==== EXTRAIT DU TEXTE ====

Commentaire de C. trav. Bruxelles, 30 mai 2012, R.G. 2010/AB/378

Mis en ligne le jeudi 13 septembre 2012


Cour du travail de Bruxelles, 30 mai 2012, R.G. n° 2010/AB/378

Terra Laboris asbl

Dans un arrêt du 30 mai 2012, la Cour du travail de Bruxelles considère que l’absence de quittance en cas de paiement de la rémunération de la main à la main permet de conclure que l’infraction de non paiement de la rémunération est établie.

Les faits

Un employé reçoit, en 2008, un avis de rectification de sa déclaration à l’impôt des personnes physiques, pour les revenus perçus en 2006 et déclarés en 2007. Il lui est reproché d’avoir omis de déclarer des rémunérations et notamment pour le compte d’un employeur pour qui il presta pendant trois mois dans le courant de cette année. Contact est pris par le conseil de l’employé avec l’ex-employeur, celui-ci étant mis en demeure de payer les rémunérations en cause, l’employé faisant valoir qu’il ne les avait pas perçues.

====

• CONSIGNES:
A. Répondez à ces questions sur le commentaire d'arrêt ci-dessus :
(i) Quelle juridiction a rendu l'arrêt commenté, et à quelle date ?
(ii) En quelle année l'employé reçoit-il l'avis de rectification de sa déclaration ?
(iii) Pendant combien de temps l'employé a-t-il presté pour l'employeur concerné ?
B. Relevez toutes les années citées en chiffres dans la section « Les faits » du commentaire d'arrêt ci-dessus.
C. Recopiez le passage du commentaire d'arrêt ci-dessus en commençant par « Mis en ligne » et en continuant jusqu'à « avait pas perçues. ».

==== MATÉRIEL FOURNI ====

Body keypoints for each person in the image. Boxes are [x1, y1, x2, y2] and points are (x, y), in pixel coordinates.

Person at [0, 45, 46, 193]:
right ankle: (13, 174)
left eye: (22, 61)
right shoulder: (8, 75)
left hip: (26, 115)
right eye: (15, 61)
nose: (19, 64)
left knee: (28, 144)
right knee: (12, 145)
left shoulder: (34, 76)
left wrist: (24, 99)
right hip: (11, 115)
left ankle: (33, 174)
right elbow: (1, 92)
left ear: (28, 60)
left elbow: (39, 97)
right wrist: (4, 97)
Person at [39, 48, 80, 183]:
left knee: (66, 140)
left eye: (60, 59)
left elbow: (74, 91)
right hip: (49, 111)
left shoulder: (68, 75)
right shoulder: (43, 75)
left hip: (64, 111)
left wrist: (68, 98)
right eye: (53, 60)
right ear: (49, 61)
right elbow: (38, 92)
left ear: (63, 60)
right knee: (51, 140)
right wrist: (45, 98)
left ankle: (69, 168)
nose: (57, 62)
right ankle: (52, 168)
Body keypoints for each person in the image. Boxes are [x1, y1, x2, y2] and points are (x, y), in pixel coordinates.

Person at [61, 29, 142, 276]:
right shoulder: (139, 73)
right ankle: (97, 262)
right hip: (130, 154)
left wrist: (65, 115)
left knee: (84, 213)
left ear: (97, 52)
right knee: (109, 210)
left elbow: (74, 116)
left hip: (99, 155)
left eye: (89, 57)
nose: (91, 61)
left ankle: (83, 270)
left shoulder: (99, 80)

====

• RÉPONSES:
A.
(i) La Cour du travail de Bruxelles, le 30 mai 2012.
(ii) En 2008.
(iii) Pendant trois mois.

B. 2008, 2006, 2007

C.
Mis en ligne le jeudi 13 septembre 2012


Cour du travail de Bruxelles, 30 mai 2012, R.G. n° 2010/AB/378

Terra Laboris asbl

Dans un arrêt du 30 mai 2012, la Cour du travail de Bruxelles considère que l’absence de quittance en cas de paiement de la rémunération de la main à la main permet de conclure que l’infraction de non paiement de la rémunération est établie.

Les faits

Un employé reçoit, en 2008, un avis de rectification de sa déclaration à l’impôt des personnes physiques, pour les revenus perçus en 2006 et déclarés en 2007. Il lui est reproché d’avoir omis de déclarer des rémunérations et notamment pour le compte d’un employeur pour qui il presta pendant trois mois dans le courant de cette année. Contact est pris par le conseil de l’employé avec l’ex-employeur, celui-ci étant mis en demeure de payer les rémunérations en cause, l’employé faisant valoir qu’il ne les avait pas perçues.